**Task description:**
From the first line to the last, copy the data below word for word.

Stored data
=== Begin Enclosure ===

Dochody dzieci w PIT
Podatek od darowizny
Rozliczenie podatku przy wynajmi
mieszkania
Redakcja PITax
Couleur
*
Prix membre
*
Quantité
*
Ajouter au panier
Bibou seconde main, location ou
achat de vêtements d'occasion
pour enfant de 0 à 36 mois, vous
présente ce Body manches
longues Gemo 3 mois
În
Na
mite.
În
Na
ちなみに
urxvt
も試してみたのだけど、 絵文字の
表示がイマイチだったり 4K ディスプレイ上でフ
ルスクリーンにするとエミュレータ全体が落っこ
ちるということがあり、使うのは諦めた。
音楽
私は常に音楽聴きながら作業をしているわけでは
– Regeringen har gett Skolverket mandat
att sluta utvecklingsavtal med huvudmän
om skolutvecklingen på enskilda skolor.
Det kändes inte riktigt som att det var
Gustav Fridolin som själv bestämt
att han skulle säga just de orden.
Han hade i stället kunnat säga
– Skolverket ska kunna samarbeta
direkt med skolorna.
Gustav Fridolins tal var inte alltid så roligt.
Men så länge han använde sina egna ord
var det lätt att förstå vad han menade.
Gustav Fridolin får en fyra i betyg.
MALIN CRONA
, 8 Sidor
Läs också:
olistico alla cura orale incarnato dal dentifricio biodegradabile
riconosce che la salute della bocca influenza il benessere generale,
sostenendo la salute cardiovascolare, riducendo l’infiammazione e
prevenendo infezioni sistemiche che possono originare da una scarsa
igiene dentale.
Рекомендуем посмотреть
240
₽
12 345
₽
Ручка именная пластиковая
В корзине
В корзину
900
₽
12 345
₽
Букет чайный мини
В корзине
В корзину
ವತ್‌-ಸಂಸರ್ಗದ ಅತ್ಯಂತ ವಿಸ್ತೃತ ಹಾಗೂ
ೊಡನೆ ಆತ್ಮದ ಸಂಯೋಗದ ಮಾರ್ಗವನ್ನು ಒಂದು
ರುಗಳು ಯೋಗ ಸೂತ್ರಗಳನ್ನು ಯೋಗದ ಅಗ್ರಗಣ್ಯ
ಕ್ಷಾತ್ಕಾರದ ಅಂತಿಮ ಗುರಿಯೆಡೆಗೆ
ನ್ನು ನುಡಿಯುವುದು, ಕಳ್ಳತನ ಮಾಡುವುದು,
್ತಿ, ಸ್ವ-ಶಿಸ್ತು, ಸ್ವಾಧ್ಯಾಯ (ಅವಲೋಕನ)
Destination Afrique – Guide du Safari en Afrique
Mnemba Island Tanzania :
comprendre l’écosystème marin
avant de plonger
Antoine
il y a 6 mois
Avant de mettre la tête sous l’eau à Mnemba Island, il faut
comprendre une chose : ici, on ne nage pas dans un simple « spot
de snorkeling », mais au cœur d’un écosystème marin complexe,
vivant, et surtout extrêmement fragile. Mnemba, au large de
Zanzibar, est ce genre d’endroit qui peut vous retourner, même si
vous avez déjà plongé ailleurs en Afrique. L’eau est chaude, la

=== End Enclosure ===

**The answer:**
Dochody dzieci w PIT
Podatek od darowizny
Rozliczenie podatku przy wynajmi
mieszkania
Redakcja PITax
Couleur
*
Prix membre
*
Quantité
*
Ajouter au panier
Bibou seconde main, location ou
achat de vêtements d'occasion
pour enfant de 0 à 36 mois, vous
présente ce Body manches
longues Gemo 3 mois
În
Na
mite.
În
Na
ちなみに
urxvt
も試してみたのだけど、 絵文字の
表示がイマイチだったり 4K ディスプレイ上でフ
ルスクリーンにするとエミュレータ全体が落っこ
ちるということがあり、使うのは諦めた。
音楽
私は常に音楽聴きながら作業をしているわけでは
– Regeringen har gett Skolverket mandat
att sluta utvecklingsavtal med huvudmän
om skolutvecklingen på enskilda skolor.
Det kändes inte riktigt som att det var
Gustav Fridolin som själv bestämt
att han skulle säga just de orden.
Han hade i stället kunnat säga
– Skolverket ska kunna samarbeta
direkt med skolorna.
Gustav Fridolins tal var inte alltid så roligt.
Men så länge han använde sina egna ord
var det lätt att förstå vad han menade.
Gustav Fridolin får en fyra i betyg.
MALIN CRONA
, 8 Sidor
Läs också:
olistico alla cura orale incarnato dal dentifricio biodegradabile
riconosce che la salute della bocca influenza il benessere generale,
sostenendo la salute cardiovascolare, riducendo l’infiammazione e
prevenendo infezioni sistemiche che possono originare da una scarsa
igiene dentale.
Рекомендуем посмотреть
240
₽
12 345
₽
Ручка именная пластиковая
В корзине
В корзину
900
₽
12 345
₽
Букет чайный мини
В корзине
В корзину
ವತ್‌-ಸಂಸರ್ಗದ ಅತ್ಯಂತ ವಿಸ್ತೃತ ಹಾಗೂ
ೊಡನೆ ಆತ್ಮದ ಸಂಯೋಗದ ಮಾರ್ಗವನ್ನು ಒಂದು
ರುಗಳು ಯೋಗ ಸೂತ್ರಗಳನ್ನು ಯೋಗದ ಅಗ್ರಗಣ್ಯ
ಕ್ಷಾತ್ಕಾರದ ಅಂತಿಮ ಗುರಿಯೆಡೆಗೆ
ನ್ನು ನುಡಿಯುವುದು, ಕಳ್ಳತನ ಮಾಡುವುದು,
್ತಿ, ಸ್ವ-ಶಿಸ್ತು, ಸ್ವಾಧ್ಯಾಯ (ಅವಲೋಕನ)
Destination Afrique – Guide du Safari en Afrique
Mnemba Island Tanzania :
comprendre l’écosystème marin
avant de plonger
Antoine
il y a 6 mois
Avant de mettre la tête sous l’eau à Mnemba Island, il faut
comprendre une chose : ici, on ne nage pas dans un simple « spot
de snorkeling », mais au cœur d’un écosystème marin complexe,
vivant, et surtout extrêmement fragile. Mnemba, au large de
Zanzibar, est ce genre d’endroit qui peut vous retourner, même si
vous avez déjà plongé ailleurs en Afrique. L’eau est chaude, la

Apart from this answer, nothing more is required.